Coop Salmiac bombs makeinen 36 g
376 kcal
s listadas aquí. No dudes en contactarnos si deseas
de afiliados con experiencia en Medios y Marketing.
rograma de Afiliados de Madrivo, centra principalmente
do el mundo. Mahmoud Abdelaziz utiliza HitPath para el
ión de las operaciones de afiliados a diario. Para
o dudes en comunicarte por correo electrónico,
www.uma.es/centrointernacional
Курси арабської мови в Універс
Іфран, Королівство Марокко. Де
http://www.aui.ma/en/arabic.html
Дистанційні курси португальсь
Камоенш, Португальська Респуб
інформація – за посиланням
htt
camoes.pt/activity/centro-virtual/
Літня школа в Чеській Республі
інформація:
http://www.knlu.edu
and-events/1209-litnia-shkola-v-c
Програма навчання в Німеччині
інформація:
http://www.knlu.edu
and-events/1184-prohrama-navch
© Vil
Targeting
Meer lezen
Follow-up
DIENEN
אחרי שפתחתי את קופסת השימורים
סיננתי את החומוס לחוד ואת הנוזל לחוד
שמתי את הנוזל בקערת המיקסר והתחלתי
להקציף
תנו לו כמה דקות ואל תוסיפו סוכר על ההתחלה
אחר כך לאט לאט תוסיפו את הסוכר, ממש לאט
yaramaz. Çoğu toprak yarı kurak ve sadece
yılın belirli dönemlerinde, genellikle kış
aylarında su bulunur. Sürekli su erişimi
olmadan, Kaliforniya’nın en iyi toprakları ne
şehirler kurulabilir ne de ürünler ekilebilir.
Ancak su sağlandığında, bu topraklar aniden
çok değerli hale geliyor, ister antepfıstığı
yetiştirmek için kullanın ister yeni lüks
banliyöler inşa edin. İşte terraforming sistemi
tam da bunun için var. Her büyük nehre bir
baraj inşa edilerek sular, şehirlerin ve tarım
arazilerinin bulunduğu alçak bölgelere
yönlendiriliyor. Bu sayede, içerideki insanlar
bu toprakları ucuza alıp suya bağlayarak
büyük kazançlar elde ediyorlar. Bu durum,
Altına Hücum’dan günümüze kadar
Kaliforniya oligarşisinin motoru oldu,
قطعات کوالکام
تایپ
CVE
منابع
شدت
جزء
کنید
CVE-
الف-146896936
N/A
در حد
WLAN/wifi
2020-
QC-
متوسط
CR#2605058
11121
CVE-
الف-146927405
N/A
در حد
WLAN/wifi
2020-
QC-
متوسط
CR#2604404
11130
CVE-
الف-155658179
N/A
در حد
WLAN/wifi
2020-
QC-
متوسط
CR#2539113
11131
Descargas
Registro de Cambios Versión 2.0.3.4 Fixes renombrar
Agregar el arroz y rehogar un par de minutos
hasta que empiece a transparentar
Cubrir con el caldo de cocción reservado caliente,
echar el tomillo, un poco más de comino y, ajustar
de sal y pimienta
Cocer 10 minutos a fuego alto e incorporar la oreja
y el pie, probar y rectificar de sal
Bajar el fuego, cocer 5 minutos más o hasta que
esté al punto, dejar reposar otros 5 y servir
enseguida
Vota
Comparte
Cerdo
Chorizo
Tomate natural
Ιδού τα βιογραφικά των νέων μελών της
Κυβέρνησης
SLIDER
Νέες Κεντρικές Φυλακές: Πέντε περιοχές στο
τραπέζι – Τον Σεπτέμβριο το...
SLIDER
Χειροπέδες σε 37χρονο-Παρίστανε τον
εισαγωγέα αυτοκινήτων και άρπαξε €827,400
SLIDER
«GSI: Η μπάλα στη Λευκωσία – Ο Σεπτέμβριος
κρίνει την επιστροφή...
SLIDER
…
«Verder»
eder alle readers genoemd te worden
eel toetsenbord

- [Work order]
Lines in the records above that carry the word "toprakları" are to be located and copied.

- [Response area]
olmadan, Kaliforniya’nın en iyi toprakları ne
bu toprakları ucuza alıp suya bağlayarak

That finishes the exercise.